- WHAT IS NEEDED -
Extract exactly and only the lines of the data below, starting at the line with "Chip Erase Waveforms" and stopping after the final line.

- SOURCE DATA -

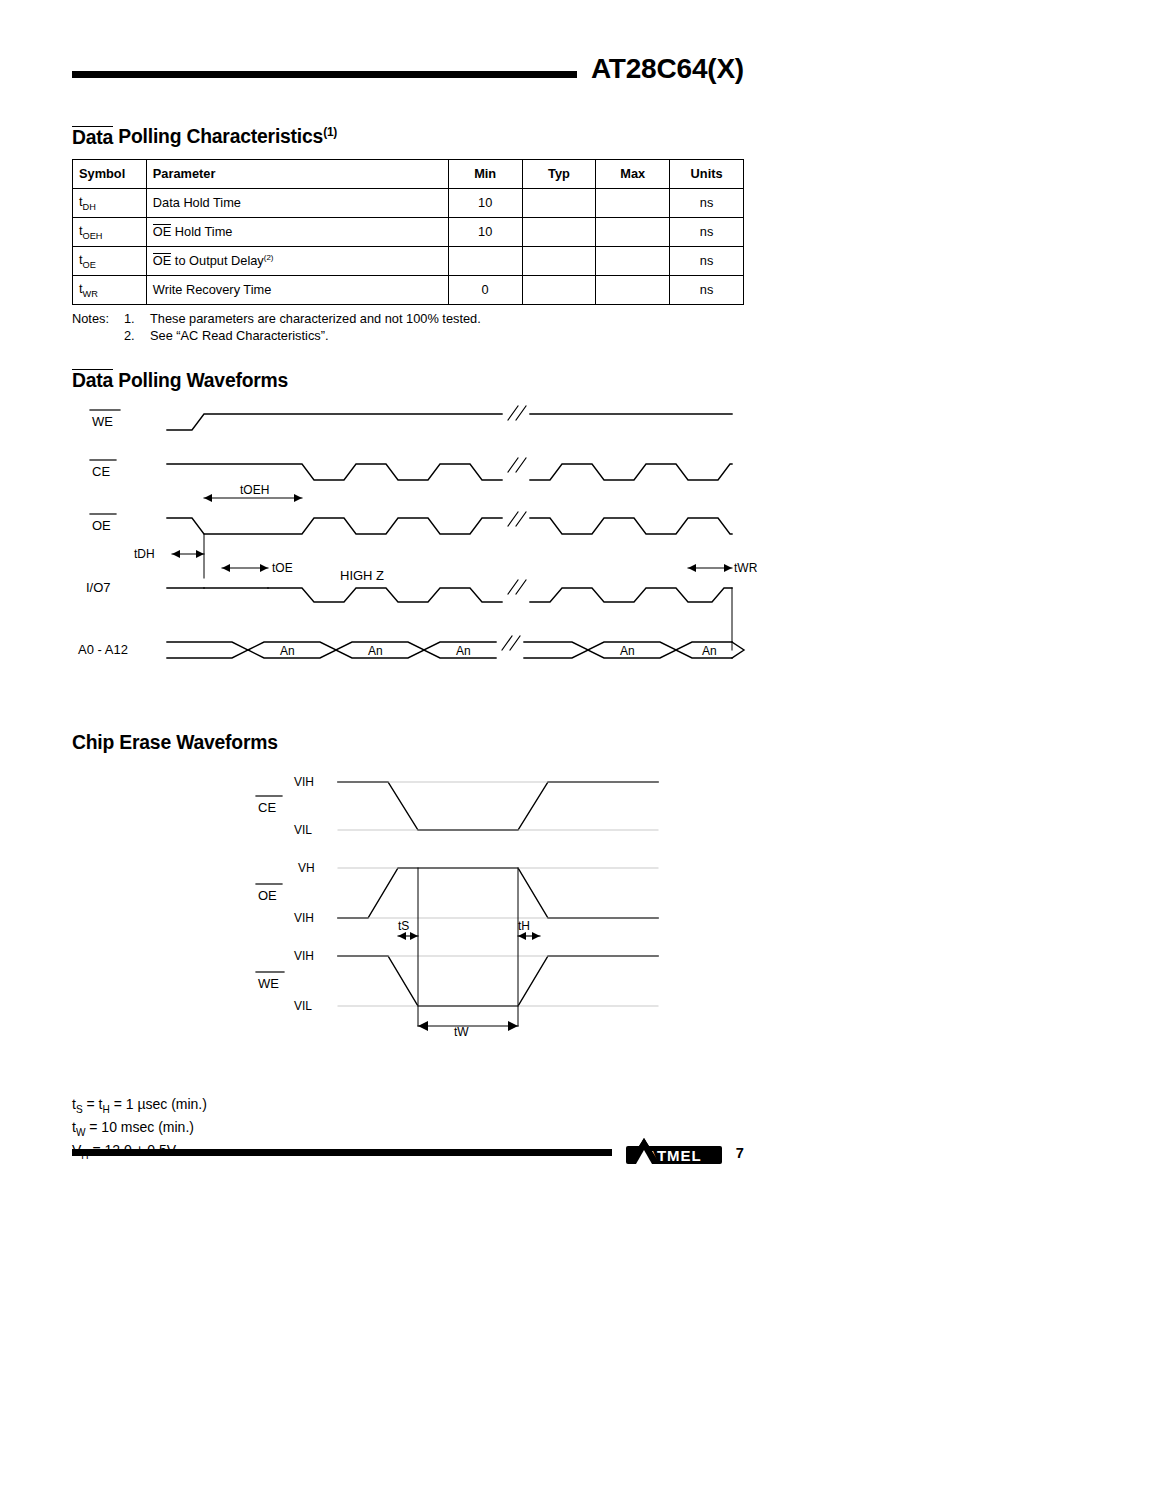AT28C64(X)
Data Polling Characteristics(1)
| Symbol | Parameter | Min | Typ | Max | Units |
| --- | --- | --- | --- | --- | --- |
| t DH | Data Hold Time | 10 | | | ns |
| t OEH | OE Hold Time | 10 | | | ns |
| t OE | OE to Output Delay (2) | | | | ns |
| t WR | Write Recovery Time | 0 | | | ns |
Notes:
1.
These parameters are characterized and not 100% tested.
2.
See “AC Read Characteristics”.
Data Polling Waveforms
WE CE OE tOEH tDH tOE I/O7 HIGH Z tWR A0 - A12 An An An An An
Chip Erase Waveforms
VIH CE VIL VH OE VIH VIH WE VIL tS tH tW
tS = tH = 1 µsec (min.)
tW = 10 msec (min.)
VH = 12.0 ± 0.5V
ATMEL
7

- THE COMPLETED TASK -
Chip Erase Waveforms
VIH CE VIL VH OE VIH VIH WE VIL tS tH tW
tS = tH = 1 µsec (min.)
tW = 10 msec (min.)
VH = 12.0 ± 0.5V
ATMEL
7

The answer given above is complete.